## 文件正文
1. 程式人生 > 其它 >計算機視覺任務:影象梯度和影象完成

計算機視覺任務:影象梯度和影象完成

該筆記是以斯坦福cs231n課程的python程式設計任務為主線,展開對該課程主要內容的理解和部分數學推導。這篇文章是關於計算機視覺處理的,分為兩篇文章撰寫完成。此為第二篇:根據上篇文章提到,利用深度學習裡的RNN和LSTM等神經網路處理後的資料來計算影象的梯度,並且利用不同的影象梯度來生成不同型別的影象。

第一篇:《計算機視覺處理三大任務:分類,定位和檢測》

04

影象梯度(Image Gradients)

這部分我們將用預訓練好的CNN模型來計算影象的梯度,並用影象梯度來產生class saliency maps 和 fooling images。這部分我們會用到TinyImageNet資料集,它是ILSVRC-2012分類資料集的一個子集,包含了200個類,每一個類擁有500張訓練圖片,50張驗證圖片和50張測試圖片,每張圖片大小為64x64。TinyImageNet資料集被分成了兩部分:TinyImageNet-100-A和TinyImageNet-100-B,每部分包含100個類,這裡我們使用的是TinyImageNet-100-A。

Examples of the TinyImageNet-100-A

1.Saliency Maps

給定一張圖片X,我們想要知道到底是圖片中的哪些部分決定了該圖片的最終分類結果。給定一個類,我們可以通過反向傳播求出X關於loss function的偏導矩陣,這個偏導矩陣就是該圖片的影象梯度,然後計算出類顯著度圖(class saliency map, csm)。Karen Simonyan論文的3.1節(https://arxiv.org/pdf/1312.6034.pdf)給出了計算方法:如果圖片是灰度圖,那麼csm就取影象梯度的絕對值;如果是RGB圖,csm就取影象梯度3個通道中絕對值最大的那個通道。csm中元素值的大小表示對應位置的圖片畫素對最終分類結果的影響程度。

程式碼如下:

def compute_saliency_maps(X, y, model):

    N,C,H,W = X.shape
    saliency = np.zeros((N,H,W))

    # Compute the score by a single forward pass
    scores, cache = model.forward(X, mode='test')    # Score size (N,100)

    # The loss function we want to optimize(maximize)
    # loss = (scores[np.arange(N), y] - lambda*np.sqrt(np.sum(X**2)))   # Size (N,)

    # The gradient of this loss wih respect to the input image
    dscores = np.zeros_like(scores)

## 資料集
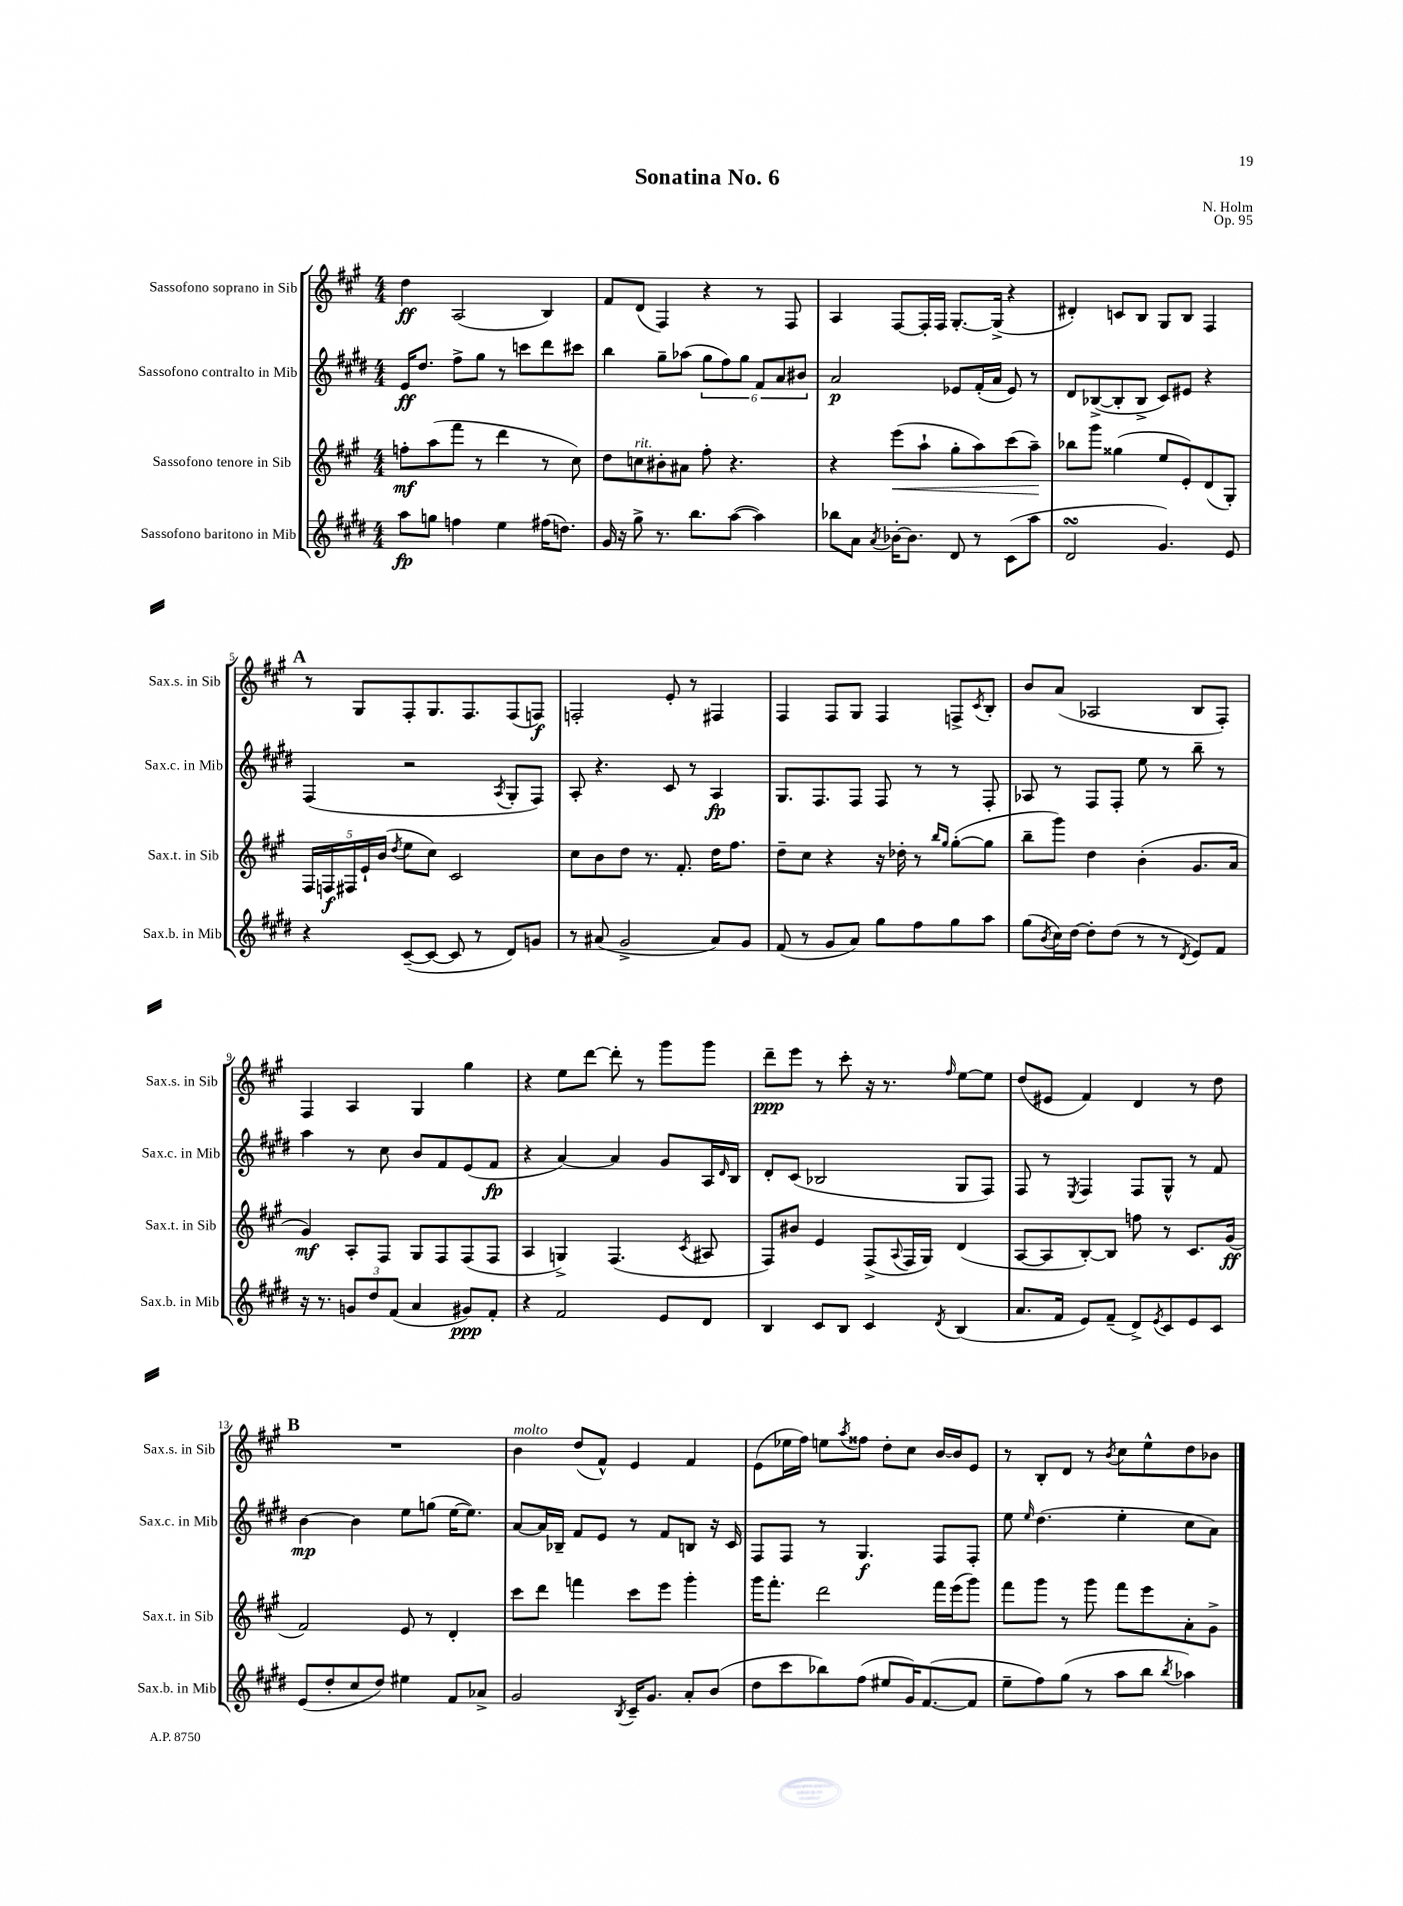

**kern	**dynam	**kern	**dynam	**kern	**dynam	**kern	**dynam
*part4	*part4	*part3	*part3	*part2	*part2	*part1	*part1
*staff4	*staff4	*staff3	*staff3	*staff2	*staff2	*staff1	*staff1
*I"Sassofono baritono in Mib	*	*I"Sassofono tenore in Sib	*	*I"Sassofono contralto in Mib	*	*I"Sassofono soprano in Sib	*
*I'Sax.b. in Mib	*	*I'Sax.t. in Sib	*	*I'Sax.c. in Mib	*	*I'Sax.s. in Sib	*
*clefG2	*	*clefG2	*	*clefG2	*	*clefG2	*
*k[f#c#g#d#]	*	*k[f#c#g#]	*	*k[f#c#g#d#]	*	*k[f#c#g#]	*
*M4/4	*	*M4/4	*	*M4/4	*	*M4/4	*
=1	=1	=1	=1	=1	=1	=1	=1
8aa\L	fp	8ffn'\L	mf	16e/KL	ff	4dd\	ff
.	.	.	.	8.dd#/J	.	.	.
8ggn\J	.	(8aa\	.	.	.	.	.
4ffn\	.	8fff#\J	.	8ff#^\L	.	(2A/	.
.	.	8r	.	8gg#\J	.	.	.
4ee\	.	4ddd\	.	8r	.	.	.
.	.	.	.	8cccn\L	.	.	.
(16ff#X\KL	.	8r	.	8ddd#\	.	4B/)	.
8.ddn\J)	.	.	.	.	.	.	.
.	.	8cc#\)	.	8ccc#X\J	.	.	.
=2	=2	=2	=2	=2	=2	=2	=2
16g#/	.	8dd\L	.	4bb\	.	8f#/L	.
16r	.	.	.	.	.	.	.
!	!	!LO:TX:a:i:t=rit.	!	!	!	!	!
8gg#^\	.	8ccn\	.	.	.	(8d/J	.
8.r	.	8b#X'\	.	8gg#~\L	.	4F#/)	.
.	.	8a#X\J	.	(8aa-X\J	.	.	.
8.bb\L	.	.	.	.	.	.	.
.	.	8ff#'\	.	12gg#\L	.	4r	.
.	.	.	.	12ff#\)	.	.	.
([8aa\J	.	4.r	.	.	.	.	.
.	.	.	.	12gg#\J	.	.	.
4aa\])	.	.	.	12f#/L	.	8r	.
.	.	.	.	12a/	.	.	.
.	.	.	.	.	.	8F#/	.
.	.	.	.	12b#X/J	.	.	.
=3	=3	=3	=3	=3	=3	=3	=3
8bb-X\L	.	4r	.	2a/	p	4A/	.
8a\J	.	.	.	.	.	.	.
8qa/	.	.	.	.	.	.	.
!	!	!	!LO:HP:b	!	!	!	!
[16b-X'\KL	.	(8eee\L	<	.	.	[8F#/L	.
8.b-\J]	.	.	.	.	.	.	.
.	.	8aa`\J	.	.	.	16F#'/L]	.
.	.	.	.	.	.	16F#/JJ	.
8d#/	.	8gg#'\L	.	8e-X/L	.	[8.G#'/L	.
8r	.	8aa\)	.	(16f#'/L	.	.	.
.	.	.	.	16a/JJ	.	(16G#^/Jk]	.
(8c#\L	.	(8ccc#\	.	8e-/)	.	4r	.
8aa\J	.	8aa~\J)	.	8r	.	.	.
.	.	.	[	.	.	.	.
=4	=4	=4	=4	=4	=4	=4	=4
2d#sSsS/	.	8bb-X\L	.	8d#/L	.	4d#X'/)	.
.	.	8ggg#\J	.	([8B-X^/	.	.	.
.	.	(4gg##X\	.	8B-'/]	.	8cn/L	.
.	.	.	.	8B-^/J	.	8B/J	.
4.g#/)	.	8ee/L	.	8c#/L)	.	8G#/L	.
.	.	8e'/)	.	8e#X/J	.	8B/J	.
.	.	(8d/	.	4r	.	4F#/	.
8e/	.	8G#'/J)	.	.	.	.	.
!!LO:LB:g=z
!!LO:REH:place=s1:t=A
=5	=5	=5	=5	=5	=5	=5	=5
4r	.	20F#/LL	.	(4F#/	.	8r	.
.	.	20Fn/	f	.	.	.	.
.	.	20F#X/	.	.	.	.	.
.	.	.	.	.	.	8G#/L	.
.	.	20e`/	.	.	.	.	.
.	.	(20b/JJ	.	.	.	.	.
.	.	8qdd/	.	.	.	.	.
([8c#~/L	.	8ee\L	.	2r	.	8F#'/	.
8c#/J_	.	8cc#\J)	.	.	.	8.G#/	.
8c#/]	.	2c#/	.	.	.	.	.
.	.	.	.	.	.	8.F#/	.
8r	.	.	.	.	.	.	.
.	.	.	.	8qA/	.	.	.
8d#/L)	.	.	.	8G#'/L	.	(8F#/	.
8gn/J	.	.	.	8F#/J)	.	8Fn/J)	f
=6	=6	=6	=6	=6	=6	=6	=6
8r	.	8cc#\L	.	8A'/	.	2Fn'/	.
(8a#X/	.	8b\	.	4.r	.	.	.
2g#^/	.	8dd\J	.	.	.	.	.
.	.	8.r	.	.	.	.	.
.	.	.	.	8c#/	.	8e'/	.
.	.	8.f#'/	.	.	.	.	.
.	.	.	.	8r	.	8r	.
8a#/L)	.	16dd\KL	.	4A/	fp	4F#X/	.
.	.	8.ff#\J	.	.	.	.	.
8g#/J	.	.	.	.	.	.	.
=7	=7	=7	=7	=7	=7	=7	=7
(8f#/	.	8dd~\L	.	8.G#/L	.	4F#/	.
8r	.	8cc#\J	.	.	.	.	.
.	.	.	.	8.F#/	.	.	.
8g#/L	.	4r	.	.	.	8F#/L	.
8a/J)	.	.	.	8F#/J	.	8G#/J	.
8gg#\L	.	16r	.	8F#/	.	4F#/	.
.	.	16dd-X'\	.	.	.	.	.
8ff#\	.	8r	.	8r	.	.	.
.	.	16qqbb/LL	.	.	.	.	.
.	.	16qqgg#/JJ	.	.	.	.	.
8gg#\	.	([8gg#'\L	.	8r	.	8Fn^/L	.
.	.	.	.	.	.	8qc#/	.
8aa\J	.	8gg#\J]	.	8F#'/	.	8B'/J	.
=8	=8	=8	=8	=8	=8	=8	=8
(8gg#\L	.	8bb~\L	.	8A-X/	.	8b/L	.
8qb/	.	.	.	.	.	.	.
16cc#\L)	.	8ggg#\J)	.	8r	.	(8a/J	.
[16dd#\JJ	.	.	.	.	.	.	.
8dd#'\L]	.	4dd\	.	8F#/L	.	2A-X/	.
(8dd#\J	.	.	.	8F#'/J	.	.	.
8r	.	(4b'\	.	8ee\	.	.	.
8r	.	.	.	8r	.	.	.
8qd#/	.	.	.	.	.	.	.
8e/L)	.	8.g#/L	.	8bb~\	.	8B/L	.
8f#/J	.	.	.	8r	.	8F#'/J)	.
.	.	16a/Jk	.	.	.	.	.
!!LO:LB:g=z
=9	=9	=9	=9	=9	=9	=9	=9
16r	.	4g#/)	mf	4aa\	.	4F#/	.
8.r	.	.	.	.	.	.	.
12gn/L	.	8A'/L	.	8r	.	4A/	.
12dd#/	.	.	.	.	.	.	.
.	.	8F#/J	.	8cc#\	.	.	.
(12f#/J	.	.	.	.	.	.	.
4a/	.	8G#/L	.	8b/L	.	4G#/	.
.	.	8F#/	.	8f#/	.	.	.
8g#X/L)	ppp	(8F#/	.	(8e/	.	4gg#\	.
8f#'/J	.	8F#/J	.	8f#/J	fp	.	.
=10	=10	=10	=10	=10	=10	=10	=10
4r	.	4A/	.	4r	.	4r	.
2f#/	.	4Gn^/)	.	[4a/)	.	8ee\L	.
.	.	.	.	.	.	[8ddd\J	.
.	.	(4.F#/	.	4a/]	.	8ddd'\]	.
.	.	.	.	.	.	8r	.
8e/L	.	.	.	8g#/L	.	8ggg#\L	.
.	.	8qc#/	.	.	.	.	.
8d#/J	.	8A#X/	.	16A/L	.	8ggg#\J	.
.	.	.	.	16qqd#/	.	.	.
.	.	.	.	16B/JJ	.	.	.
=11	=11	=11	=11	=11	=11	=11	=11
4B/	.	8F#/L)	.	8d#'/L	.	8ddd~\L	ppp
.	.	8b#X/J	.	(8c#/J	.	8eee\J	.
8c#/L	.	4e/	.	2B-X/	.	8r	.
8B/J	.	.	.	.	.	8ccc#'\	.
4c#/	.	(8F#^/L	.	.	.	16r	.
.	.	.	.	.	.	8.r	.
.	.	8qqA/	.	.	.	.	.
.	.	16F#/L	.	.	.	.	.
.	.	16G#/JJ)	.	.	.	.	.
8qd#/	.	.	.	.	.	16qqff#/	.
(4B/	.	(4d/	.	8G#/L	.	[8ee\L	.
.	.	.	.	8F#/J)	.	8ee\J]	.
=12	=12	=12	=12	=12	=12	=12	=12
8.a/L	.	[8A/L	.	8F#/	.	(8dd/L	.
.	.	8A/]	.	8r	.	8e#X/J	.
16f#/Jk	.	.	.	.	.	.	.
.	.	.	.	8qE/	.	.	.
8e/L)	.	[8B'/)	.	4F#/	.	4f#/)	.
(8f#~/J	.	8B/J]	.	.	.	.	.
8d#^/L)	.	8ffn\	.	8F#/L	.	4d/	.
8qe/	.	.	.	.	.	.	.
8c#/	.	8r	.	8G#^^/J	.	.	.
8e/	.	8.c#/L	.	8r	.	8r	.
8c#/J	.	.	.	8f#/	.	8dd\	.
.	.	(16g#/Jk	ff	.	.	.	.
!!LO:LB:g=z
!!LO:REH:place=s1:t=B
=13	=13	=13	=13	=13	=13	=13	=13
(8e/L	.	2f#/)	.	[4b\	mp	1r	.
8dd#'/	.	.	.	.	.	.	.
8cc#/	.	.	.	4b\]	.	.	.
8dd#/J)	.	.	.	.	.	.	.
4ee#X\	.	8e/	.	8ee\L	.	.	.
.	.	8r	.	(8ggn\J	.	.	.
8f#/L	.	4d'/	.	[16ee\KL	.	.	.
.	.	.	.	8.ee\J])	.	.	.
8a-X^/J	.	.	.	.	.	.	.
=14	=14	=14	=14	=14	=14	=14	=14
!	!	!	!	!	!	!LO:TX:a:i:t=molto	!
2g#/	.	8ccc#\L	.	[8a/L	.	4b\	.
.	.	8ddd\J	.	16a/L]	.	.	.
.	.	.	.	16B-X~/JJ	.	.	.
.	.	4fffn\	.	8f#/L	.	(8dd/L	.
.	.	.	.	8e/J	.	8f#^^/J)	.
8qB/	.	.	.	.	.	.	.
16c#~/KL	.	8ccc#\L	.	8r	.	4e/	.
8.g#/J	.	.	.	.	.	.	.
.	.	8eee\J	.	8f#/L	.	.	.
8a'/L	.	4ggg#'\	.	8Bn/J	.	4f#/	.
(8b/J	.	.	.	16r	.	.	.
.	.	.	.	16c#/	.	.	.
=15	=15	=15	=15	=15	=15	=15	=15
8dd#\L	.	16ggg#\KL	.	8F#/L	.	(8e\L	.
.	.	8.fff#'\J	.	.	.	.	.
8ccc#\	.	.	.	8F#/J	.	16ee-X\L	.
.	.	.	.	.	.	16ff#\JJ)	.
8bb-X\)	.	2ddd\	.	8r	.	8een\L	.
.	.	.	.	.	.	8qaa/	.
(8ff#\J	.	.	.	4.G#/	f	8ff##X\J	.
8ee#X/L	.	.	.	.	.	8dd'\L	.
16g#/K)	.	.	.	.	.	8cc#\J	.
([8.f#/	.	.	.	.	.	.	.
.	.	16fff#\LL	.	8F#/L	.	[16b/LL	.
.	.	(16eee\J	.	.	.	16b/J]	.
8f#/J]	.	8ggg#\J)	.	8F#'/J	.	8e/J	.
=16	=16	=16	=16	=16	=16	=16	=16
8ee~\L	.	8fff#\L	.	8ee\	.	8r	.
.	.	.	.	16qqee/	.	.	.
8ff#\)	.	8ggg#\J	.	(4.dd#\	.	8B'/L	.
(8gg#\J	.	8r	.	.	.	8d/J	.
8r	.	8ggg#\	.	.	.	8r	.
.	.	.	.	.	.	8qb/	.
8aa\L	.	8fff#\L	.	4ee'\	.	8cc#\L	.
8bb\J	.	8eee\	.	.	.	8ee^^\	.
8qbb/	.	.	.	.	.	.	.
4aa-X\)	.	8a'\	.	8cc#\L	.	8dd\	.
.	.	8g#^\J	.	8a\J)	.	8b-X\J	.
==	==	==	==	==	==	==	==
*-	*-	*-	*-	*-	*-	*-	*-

## 任務要求
請將正文中自「# Compute the」一句起、至「# Size (N,)」為止的部分重新寫出,並把其中的「cache」全部更名為「fwd_cache」。

## 任務輸出
# Compute the score by a single forward pass
    scores, fwd_cache = model.forward(X, mode='test')    # Score size (N,100)

    # The loss function we want to optimize(maximize)
    # loss = (scores[np.arange(N), y] - lambda*np.sqrt(np.sum(X**2)))   # Size (N,)